И тут же, как бы возражает:
…Всё, что было, подытожилось,
Но ещё не всё сбылось.
Когда я в последний раз зашёл к нему в большой, светлый, только что отстроенный загородный дом, Александр Павлович уже с трудом вставал, но, тем не менее, в разговоре не промелькнуло ни тени сомнения в том, что он одолеет болезнь. Более того, поэт живо интересовался новостями, отчитал меня за то, что до сих пор не начал работу над книгой «От Аляски до Огненной Земли».
– Ты почаще заходи, – сказал он с лёгким упрёком на прощание. Помолчав, добавил:
– Так хочется жить!
При этом глаза его как всегда загорелись… А оставалось ему одна неделя…
Что интересно, 17 октября, под утро, в день его похорон мне снится, как будто я с какими-то ребятами сижу в комнате и разливаю по кружкам компот. В это время заходит Александр Павлович, почему-то коротко стриженный, в сером пальто и не такой худой, каким я видел его в последний раз.
Он сел рядом со мной на кровать. Достал кошелёк и вынул три бумажки: 500, 50 и 10 рублей. Положил их себе на колени и говорит: «Это тебе, Камиль.». Выпил компот и ни слова не говоря, вышел.
Я открыл окно и кричу: «Вы куда дядя Саша?»
- К женщине! – ответил он не оборачиваясь...
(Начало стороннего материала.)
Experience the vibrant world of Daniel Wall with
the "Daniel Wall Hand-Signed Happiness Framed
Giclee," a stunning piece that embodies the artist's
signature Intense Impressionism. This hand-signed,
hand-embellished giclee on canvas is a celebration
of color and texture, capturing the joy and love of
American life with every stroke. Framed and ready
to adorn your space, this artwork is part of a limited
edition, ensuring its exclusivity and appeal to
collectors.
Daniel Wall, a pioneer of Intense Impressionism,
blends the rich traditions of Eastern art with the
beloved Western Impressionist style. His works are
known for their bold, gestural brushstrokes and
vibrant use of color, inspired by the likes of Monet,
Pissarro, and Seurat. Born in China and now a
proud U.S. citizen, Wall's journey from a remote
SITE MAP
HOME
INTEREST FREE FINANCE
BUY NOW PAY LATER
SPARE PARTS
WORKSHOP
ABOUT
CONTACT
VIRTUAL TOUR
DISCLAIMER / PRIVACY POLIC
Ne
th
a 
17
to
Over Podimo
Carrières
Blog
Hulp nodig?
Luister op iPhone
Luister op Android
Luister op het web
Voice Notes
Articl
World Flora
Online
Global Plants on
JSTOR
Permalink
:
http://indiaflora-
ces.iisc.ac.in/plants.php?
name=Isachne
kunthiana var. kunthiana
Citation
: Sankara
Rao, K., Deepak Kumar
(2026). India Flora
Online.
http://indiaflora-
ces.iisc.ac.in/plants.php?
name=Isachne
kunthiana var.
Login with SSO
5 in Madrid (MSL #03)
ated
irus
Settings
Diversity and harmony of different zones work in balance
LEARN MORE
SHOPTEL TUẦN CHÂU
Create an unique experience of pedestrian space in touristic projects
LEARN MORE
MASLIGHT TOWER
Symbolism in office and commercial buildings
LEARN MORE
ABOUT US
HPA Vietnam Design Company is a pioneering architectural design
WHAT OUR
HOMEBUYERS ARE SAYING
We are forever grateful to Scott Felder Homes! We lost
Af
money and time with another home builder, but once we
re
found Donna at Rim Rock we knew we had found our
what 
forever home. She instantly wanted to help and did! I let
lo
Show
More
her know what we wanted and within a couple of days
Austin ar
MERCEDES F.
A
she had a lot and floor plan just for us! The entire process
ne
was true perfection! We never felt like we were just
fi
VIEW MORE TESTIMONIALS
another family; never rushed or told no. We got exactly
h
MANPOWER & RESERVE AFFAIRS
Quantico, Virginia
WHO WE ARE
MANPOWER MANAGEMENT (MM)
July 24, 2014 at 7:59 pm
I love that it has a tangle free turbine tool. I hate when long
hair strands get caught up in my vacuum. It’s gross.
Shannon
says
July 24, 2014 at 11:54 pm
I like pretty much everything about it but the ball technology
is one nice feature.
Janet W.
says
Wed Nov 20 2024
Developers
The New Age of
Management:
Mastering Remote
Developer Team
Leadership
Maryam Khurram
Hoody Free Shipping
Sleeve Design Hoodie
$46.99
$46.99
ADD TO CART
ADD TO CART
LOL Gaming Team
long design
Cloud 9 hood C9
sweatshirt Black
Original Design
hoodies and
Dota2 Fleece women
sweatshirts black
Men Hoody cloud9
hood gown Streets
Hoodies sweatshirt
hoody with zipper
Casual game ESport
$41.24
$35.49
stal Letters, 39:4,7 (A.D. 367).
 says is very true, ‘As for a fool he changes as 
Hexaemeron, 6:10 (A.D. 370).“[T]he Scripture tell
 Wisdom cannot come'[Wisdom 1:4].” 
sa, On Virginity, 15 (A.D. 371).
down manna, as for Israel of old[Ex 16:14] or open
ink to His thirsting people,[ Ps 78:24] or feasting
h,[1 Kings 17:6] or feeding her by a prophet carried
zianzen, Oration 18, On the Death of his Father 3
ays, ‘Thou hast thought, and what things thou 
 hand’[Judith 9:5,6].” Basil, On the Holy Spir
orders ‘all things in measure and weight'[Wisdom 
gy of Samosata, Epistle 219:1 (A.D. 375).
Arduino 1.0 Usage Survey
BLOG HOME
В стихотворении «Эверест» Александр Павлович написал:
…Не напрасно дни пролетели,
Высота моя так чиста:
Там встречаю я Прометея
И воочию вижу Христа.
7 ноября 2012 года Александру Павловичу исполнилось бы 80 лет! Но сколько ещё осталось недосказанного, недописанного! Тем не менее, и того, что сделано, довольно, для того чтобы его имя не накрыли волны небытия. Человек, написавший:
Рос народ мой,
Веря сердцем вечной силе…
Умещаются в России
Оба слога: Росс и Я,
как мне кажется, может рассчитывать на память потомков. Замечательно выразила это поэтесса Нина Турицына:
…Тополиных вьюг вновь придёт пора
Каждый новый год ещё много лет
Смертен человек, что ушёл вчера.
Не узнает смерть тот,
Кто был Поэт.
Дорогой Александр Павлович, спасибо Вам за всё! Каждому Вы оставили частичку своей щедрой души. Я помню оказанное Вами доверие и буду стремиться писать так, чтобы Вам не было стыдно за вашего крестника на литературном поприще.
Время летит как быстрая птица: пошёл второй год со дня смерти Александра Филиппова, но давайте будем говорить и вспоминать о нём, как о живом. Ведь человек жив, пока о нём помнят!